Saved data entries

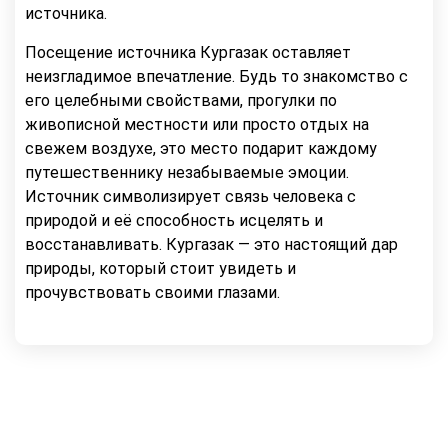
источника.
Посещение источника Кургазак оставляет
неизгладимое впечатление. Будь то знакомство с
его целебными свойствами, прогулки по
живописной местности или просто отдых на
свежем воздухе, это место подарит каждому
путешественнику незабываемые эмоции.
Источник символизирует связь человека с
природой и её способность исцелять и
восстанавливать. Кургазак — это настоящий дар
природы, который стоит увидеть и
прочувствовать своими глазами.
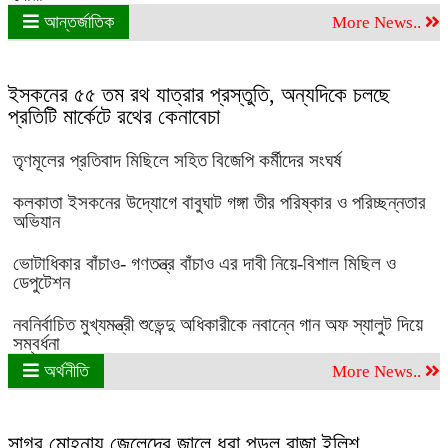
আন্তর্জাতিক
More News..
ইসকনের ৫৫ তম রথ যাত্রার প্রস্তুতি, অন্যদিকে চলছে
প্রতিটি মার্কেটে রথের কেনাবেচা
তৃণমূলের প্রতিবাদ মিছিলে সহিত বিজেপি কর্মীদের সংঘর্ষ
কলকাতা ইসকনের উদ্যোগে বাবুঘাট গঙ্গা তীর পরিষ্কার ও পরিচ্ছন্নতার
অভিযান
ভোটাধিকার বাঁচাও- গণতন্ত্র বাঁচাও এর দাবী নিয়ে-বিশাল মিছিল ও
ডেপুটেশন
নবনির্বাচিত মুখ্যমন্ত্রী শুভেন্দু অধিকারীকে নবান্নে গান অফ স্যালুট দিয়ে
সম্বর্ধনা
অর্থনীতি
More News..
সাগর মোহনায় জেলেদের জালে ধরা পড়ল রাজা ইলিশ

* _Work instruction_: Would you reproduce the lines above, from the very first through the line containing "Источник символизирует связь человека с", exactly and without the pictures?

* _Answer for the task_:
источника.
Посещение источника Кургазак оставляет
неизгладимое впечатление. Будь то знакомство с
его целебными свойствами, прогулки по
живописной местности или просто отдых на
свежем воздухе, это место подарит каждому
путешественнику незабываемые эмоции.
Источник символизирует связь человека с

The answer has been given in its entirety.